Wofür steht der Albumtitel „Splid“? Übersetzt heißt das Zwietracht.

Die englische Übersetzung heißt „Discord“. Das beschreibt, wie wir unsere Welt heute sehen. Es geht um die westliche Maßlosigkeit und Unersättlichkeit, unsere eigene Dummheit und den Abgrund, an dem unser Planet steht. Es geht aber auch um die zunehmende Polarisierung, um die Trennung zwischen Licht und Dunkelheit. „Splid“ fasst einfach die verschiedenen Themen auf dem Album gut zusammen.

Leider kann ich kein Norwegisch. Gib mir doch mal ein paar Beispiele, worum es in den Songs geht.

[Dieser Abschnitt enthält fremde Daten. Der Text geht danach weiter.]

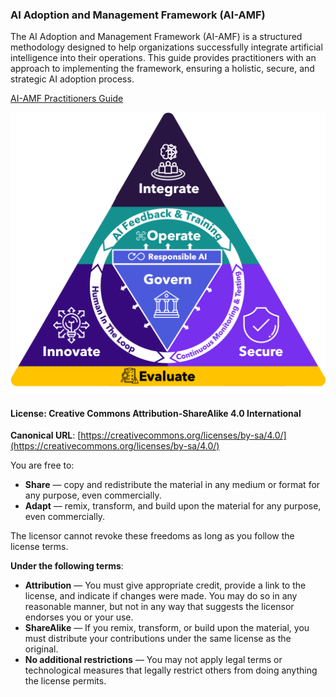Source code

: ### AI Adoption and Management Framework (AI-AMF)

The AI Adoption and Management Framework (AI-AMF) is a structured methodology designed to help organizations successfully integrate artificial intelligence into their operations. This guide provides practitioners with an approach to implementing the framework, ensuring a holistic, secure, and strategic AI adoption process.

[AI-AMF Practitioners Guide](AI%20Adoption%20Management%20Framework%20Guide.pdf)

![AI-AMF](AI-AMFramework.png)

#### License: Creative Commons Attribution-ShareAlike 4.0 International

**Canonical URL**: [https://creativecommons.org/licenses/by-sa/4.0/](https://creativecommons.org/licenses/by-sa/4.0/)

You are free to:  
- **Share** — copy and redistribute the material in any medium or format for any purpose, even commercially.  
- **Adapt** — remix, transform, and build upon the material for any purpose, even commercially.  

The licensor cannot revoke these freedoms as long as you follow the license terms.

**Under the following terms**:  
- **Attribution** — You must give appropriate credit, provide a link to the license, and indicate if changes were made. You may do so in any reasonable manner, but not in any way that suggests the licensor endorses you or your use.  
- **ShareAlike** — If you remix, transform, or build upon the material, you must distribute your contributions under the same license as the original.  
- **No additional restrictions** — You may not apply legal terms or technological measures that legally restrict others from doing anything the license permits.
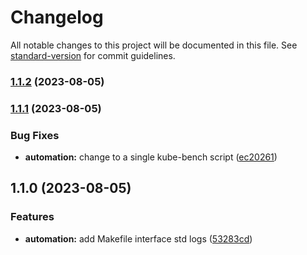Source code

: # Changelog

All notable changes to this project will be documented in this file. See [standard-version](https://github.com/conventional-changelog/standard-version) for commit guidelines.

### [1.1.2](https://github.com/freddieentity/github-actions-started/compare/v1.1.1...v1.1.2) (2023-08-05)

### [1.1.1](https://github.com/freddieentity/github-actions-started/compare/v1.1.0...v1.1.1) (2023-08-05)


### Bug Fixes

* **automation:** change to a single kube-bench script ([ec20261](https://github.com/freddieentity/github-actions-started/commit/ec20261b357e8f65f9721db8599e314c01278ca8))

## 1.1.0 (2023-08-05)


### Features

* **automation:** add Makefile interface std logs ([53283cd](https://github.com/freddieentity/github-actions-started/commit/53283cdd8f1165a3073e54868e000a5988dd0f90))
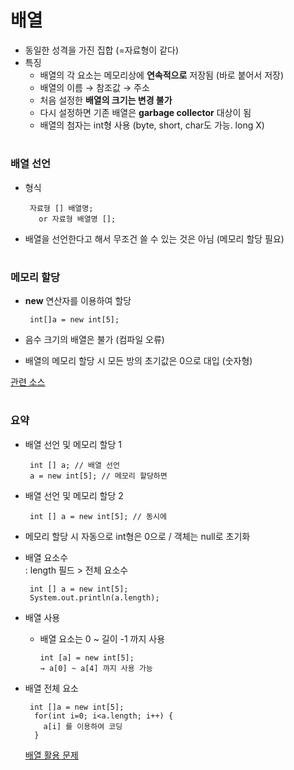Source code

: # 배열 
- 동일한 성격을 가진 집합 (=자료형이 같다)
- 특징
  - 배열의 각 요소는 메모리상에 **연속적으로** 저장됨 (바로 붙어서 저장)
  - 배열의 이름 → 참조값 → 주소 
  - 처음 설정한 **배열의 크기는 변경 불가** 
  - 다시 설정하면 기존 배열은 **garbage collector** 대상이 됨 
  - 배열의 첨자는 int형 사용 (byte, short, char도 가능. long X)

#
### 배열 선언 
 - 형식
  
        자료형 [] 배열명; 
          or 자료형 배열명 [];
 
 - 배열을 선언한다고 해서 무조건 쓸 수 있는 것은 아님 (메모리 할당 필요)

#
### 메모리 할당 
 - **new** 연산자를 이용하여 할당 
 
        int[]a = new int[5];
      
 - 음수 크기의 배열은 불가 (컴파일 오류) 
 - 배열의 메모리 할당 시 모든 방의 초기값은 0으로 대입 (숫자형)

 [관련 소스](https://github.com/friedegg818/TIL/tree/master/Java/%EC%86%8C%EC%8A%A4%20%ED%8C%8C%EC%9D%BC/%EB%B0%B0%EC%97%B4/1)
 
 #
 ### 요약
- 배열 선언 및 메모리 할당 1

   	   int [] a; // 배열 선언
	   a = new int[5]; // 메모리 할당하면

- 배열 선언 및 메모리 할당 2
	
       int [] a = new int[5]; // 동시에

- 메모리 할당 시 자동으로 int형은 0으로 / 객체는 null로 초기화

- 배열 요소수    
 : length 필드 > 전체 요소수 
 
	   int [] a = new int[5];
	   System.out.println(a.length);

- 배열 사용
  - 배열 요소는 0 ~ 길이 -1 까지 사용

        int [a] = new int[5];
      	→ a[0] ~ a[4] 까지 사용 가능
	
- 배열 전체 요소

       int []a = new int[5];
      	for(int i=0; i<a.length; i++) {
	      a[i] 를 이용하여 코딩
	    }
	    
    [배열 활용 문제](https://github.com/friedegg818/TIL/tree/master/Java/%EC%86%8C%EC%8A%A4%20%ED%8C%8C%EC%9D%BC/%EB%B0%B0%EC%97%B4/2)
 
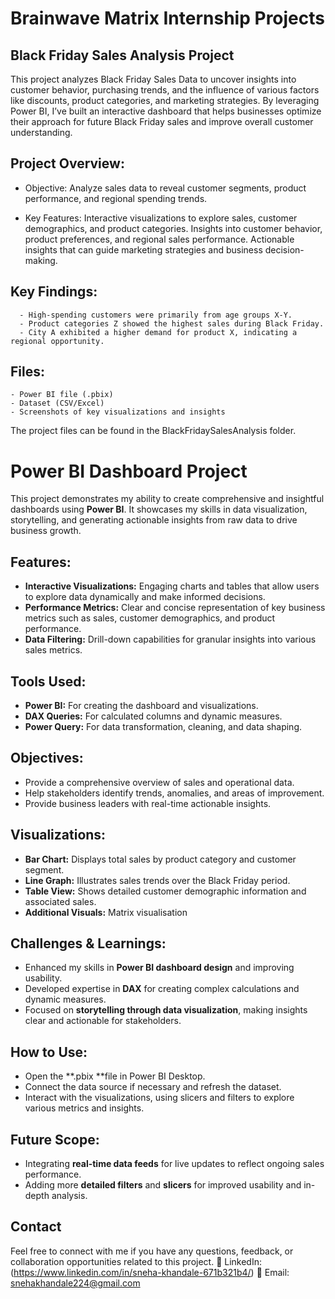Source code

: # Brainwave Matrix Internship Projects
## Black Friday Sales Analysis Project

This project analyzes Black Friday Sales Data to uncover insights into customer behavior, purchasing trends, and the influence of various factors like discounts, product categories, and marketing strategies. By leveraging Power BI, I’ve built an interactive dashboard that helps businesses optimize their approach for future Black Friday sales and improve overall customer understanding.

## Project Overview:
 - Objective: Analyze sales data to reveal customer segments, product performance, and regional spending trends.

 - Key Features:
       Interactive visualizations to explore sales, customer demographics, and product categories.
       Insights into customer behavior, product preferences, and regional sales performance.
       Actionable insights that can guide marketing strategies and business decision-making.

## Key Findings:
      - High-spending customers were primarily from age groups X-Y.
      - Product categories Z showed the highest sales during Black Friday.
      - City A exhibited a higher demand for product X, indicating a regional opportunity.

## Files:
    - Power BI file (.pbix)
    - Dataset (CSV/Excel)
    - Screenshots of key visualizations and insights
  The project files can be found in the BlackFridaySalesAnalysis folder.

# Power BI Dashboard Project
This project demonstrates my ability to create comprehensive and insightful dashboards using **Power BI**. It showcases my skills in data visualization, storytelling, and generating actionable insights from raw data to drive business growth.

## Features:
 - **Interactive Visualizations:** Engaging charts and tables that allow users to explore data dynamically and make informed decisions.
 - **Performance Metrics:** Clear and concise representation of key business metrics such as sales, customer demographics, and product performance.
 - **Data Filtering:** Drill-down capabilities for granular insights into various sales metrics.

## Tools Used:
 - **Power BI:** For creating the dashboard and visualizations.
 - **DAX Queries:** For calculated columns and dynamic measures.
 - **Power Query:** For data transformation, cleaning, and data shaping.

## Objectives:
 - Provide a comprehensive overview of sales and operational data.
 - Help stakeholders identify trends, anomalies, and areas of improvement.
 - Provide business leaders with real-time actionable insights.

## Visualizations:
 - **Bar Chart:** Displays total sales by product category and customer segment.
 - **Line Graph:** Illustrates sales trends over the Black Friday period.
 - **Table View:** Shows detailed customer demographic information and associated sales.
 - **Additional Visuals:** Matrix visualisation 

## Challenges & Learnings:
 - Enhanced my skills in **Power BI dashboard design** and improving usability.
 - Developed expertise in **DAX** for creating complex calculations and dynamic measures.
 - Focused on **storytelling through data visualization**, making insights clear and actionable for stakeholders.

## How to Use:
 - Open the **.pbix **file in Power BI Desktop.
- Connect the data source if necessary and refresh the dataset.
- Interact with the visualizations, using slicers and filters to explore various metrics and insights.

## Future Scope:
- Integrating **real-time data feeds** for live updates to reflect ongoing sales performance.
- Adding more **detailed filters** and **slicers** for improved usability and in-depth analysis.

## Contact
Feel free to connect with me if you have any questions, feedback, or collaboration opportunities related to this project.
🔗 LinkedIn: (https://www.linkedin.com/in/sneha-khandale-671b321b4/)
📧 Email: snehakhandale224@gmail.com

Bei der ersten Single „Bråtebrann“ geht es zum Beispiel um den alten Brauch in Norwegen, im Frühjahr auf dem Land alten Kram im Garten oder im Hof zu verbrennen. Daraus entwickeln sich ziemlich oft üble Waldbrände. Das ist ziemlich oft in der Gegend passiert, in der Ivar aufgewachsen ist. Deshalb wurde er oft verdächtigt, dafür verantwortlich zu sein. „Rogaland“ ist dagegen ein kritischer Song über die Gegend rund um Stavanger, wo wir uns gegründet haben. Die Stadt gilt als Öl-Hauptstadt von Norwegen. Im Song „Tevling“ wiederum geht es um Wettbewerb. Das ist ein altes Wort, das eigentlich kaum noch benutzt wird. Ein Wettbewerb wie die Olympischen Spiele. Für viele Menschen fühlt sich das Leben wie ein Wettlauf an. Wenn man da nicht mithalten kann, wird es schnell ziemlich dunkel.